TASK BRIEF: The output should be every line below, retyped exactly, with no images.

Page images and extracted text:
↓↓↓

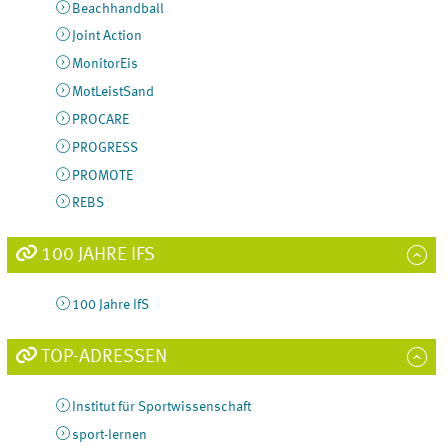
Beachhandball
Joint Action
MonitorEis
MotLeistSand
PROCARE
PROGRESS
PROMOTE
REBS
100 JAHRE IFS
100 Jahre IfS
TOP-ADRESSEN
Institut für Sportwissenschaft
sport-lernen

↑↑↑

THE COMPLETED TASK:
Beachhandball
Joint Action
MonitorEis
MotLeistSand
PROCARE
PROGRESS
PROMOTE
REBS
100 JAHRE IFS
100 Jahre IfS
TOP-ADRESSEN
Institut für Sportwissenschaft
sport-lernen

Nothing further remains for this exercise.